__WORK REQUEST A__.
Answer these questions from the passage on the robotic framing workcell:
(i) Which industrial robot is mounted on the KL1000 linear unit?
(ii) How far off horizontal is the placing or assembly table tilted?
(iii) Where is the ATI Force/Torque sensor mounted?

__SELECTED PASSAGE__.
BEGIN

To demonstrate the efficacy of these techniques, we chose the task of constructing full-size wood frame walls using both high- and low-quality framing lumber (see Sect. 4). We then designed and built a robotic workcell integrating industrial robots, sensors, end effectors, and auxiliary equipment needed to execute such a task, as shown in Fig. 2. We mount a KUKA KR60 industrial robot on a KL1000 linear unit with stations for picking and placing situated in front of it. A picking table, from where studs are picked up, is horizontal while the placing or assembly table is tilted 80\(^\circ\) off horizontal to improve its reachability by the robot. The end effector is pitched 5\(^\circ\) on the flange X-Axis to improve singularity avoidance and two pairs of custom two-stage jaws attached to Schunk PSH grippers are mounted at 45\(^\circ\) on the flange Y-Axis. Additionally, an ATI Force/Torque sensor is mounted between the end effector and the robot flange. We use a closed-source robotics research platform to both simulate and drive our robotic construction process in the real world, creating a digital twin of the workcell, robots, sensors, fixtures, and environmental features (Koga et al. 2022).

END

__INFORMATION__.
BEGIN

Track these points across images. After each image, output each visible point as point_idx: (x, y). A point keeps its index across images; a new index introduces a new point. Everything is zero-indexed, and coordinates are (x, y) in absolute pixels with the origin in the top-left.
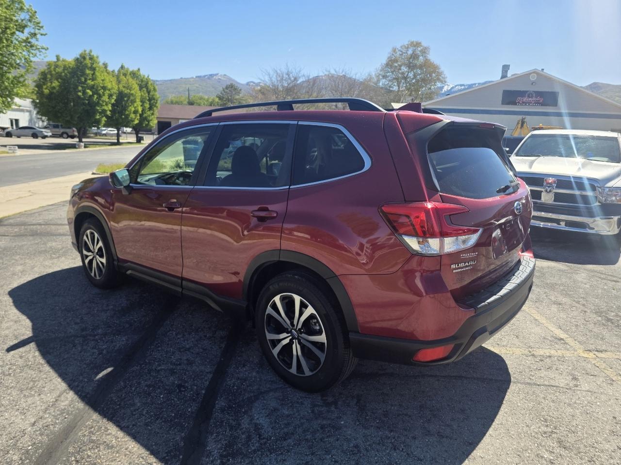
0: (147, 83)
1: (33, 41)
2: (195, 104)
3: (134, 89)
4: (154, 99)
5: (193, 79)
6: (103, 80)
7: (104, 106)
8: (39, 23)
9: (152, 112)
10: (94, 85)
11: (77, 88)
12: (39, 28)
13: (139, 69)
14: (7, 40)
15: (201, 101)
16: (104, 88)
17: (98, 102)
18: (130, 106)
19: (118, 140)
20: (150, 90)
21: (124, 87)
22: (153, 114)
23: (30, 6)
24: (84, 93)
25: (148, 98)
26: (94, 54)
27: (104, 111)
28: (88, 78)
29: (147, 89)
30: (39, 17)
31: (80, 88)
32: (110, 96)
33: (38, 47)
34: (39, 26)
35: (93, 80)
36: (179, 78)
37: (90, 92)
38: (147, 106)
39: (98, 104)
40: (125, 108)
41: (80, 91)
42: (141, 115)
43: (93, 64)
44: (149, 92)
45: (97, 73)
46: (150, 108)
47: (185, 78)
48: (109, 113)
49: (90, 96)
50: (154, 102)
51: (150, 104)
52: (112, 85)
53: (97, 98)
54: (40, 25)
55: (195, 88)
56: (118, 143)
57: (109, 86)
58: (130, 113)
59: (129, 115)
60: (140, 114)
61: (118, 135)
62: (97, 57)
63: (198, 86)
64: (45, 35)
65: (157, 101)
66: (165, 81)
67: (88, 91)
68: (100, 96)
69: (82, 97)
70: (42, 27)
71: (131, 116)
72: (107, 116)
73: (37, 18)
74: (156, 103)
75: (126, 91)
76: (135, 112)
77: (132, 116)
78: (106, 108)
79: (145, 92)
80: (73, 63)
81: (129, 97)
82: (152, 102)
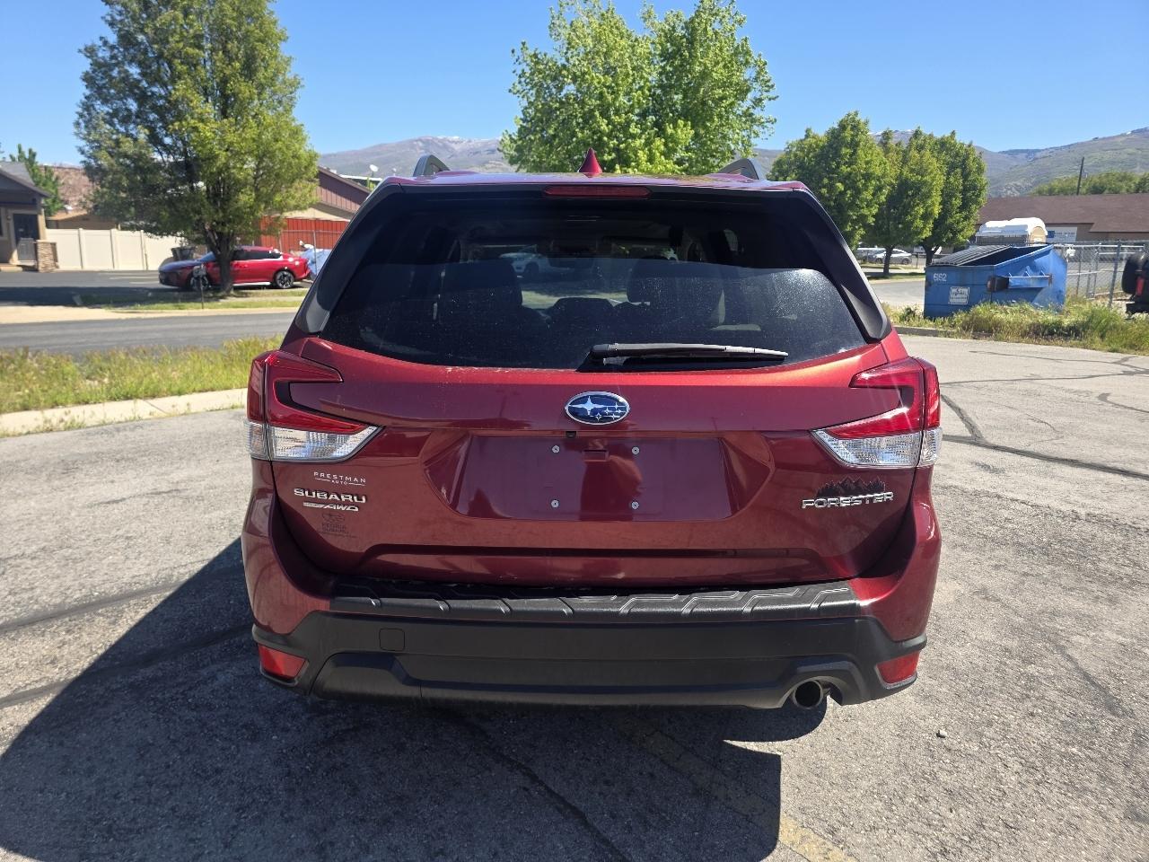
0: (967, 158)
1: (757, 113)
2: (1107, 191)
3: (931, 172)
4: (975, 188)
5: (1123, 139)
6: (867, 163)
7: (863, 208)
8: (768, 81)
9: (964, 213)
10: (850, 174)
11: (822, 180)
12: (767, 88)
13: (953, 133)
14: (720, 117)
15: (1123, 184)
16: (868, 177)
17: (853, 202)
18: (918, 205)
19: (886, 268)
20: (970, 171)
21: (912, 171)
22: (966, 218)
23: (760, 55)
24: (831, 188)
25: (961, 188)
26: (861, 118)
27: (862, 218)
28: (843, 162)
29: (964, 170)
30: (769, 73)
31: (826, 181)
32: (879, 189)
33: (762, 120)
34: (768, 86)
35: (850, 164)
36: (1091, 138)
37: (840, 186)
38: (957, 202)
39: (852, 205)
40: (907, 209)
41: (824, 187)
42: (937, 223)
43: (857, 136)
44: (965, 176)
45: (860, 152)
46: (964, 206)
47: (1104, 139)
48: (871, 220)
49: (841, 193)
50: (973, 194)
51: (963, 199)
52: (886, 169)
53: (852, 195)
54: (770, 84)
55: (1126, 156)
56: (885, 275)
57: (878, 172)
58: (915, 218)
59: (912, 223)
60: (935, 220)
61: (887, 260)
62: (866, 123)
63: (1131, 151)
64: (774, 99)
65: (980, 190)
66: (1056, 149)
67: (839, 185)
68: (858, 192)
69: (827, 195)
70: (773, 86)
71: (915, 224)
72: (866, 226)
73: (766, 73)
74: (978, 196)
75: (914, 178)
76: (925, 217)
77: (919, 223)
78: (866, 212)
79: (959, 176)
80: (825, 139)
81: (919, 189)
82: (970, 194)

END

__WORK REQUEST B__.
Transcribe the listing word for word, starting at its first line and ending with the line that contains "39: (98, 104)". Leave the pictures out of your answer.

__EXPECTED OUTPUT A__.
(i) A KUKA KR60 industrial robot.
(ii) 80 degrees.
(iii) Between the end effector and the robot flange.

__EXPECTED OUTPUT B__.
Track these points across images. After each image, output each visible point as point_idx: (x, y). A point keeps its index across images; a new index introduces a new point. Everything is zero-indexed, and coordinates are (x, y) in absolute pixels with the origin in the top-left.
0: (147, 83)
1: (33, 41)
2: (195, 104)
3: (134, 89)
4: (154, 99)
5: (193, 79)
6: (103, 80)
7: (104, 106)
8: (39, 23)
9: (152, 112)
10: (94, 85)
11: (77, 88)
12: (39, 28)
13: (139, 69)
14: (7, 40)
15: (201, 101)
16: (104, 88)
17: (98, 102)
18: (130, 106)
19: (118, 140)
20: (150, 90)
21: (124, 87)
22: (153, 114)
23: (30, 6)
24: (84, 93)
25: (148, 98)
26: (94, 54)
27: (104, 111)
28: (88, 78)
29: (147, 89)
30: (39, 17)
31: (80, 88)
32: (110, 96)
33: (38, 47)
34: (39, 26)
35: (93, 80)
36: (179, 78)
37: (90, 92)
38: (147, 106)
39: (98, 104)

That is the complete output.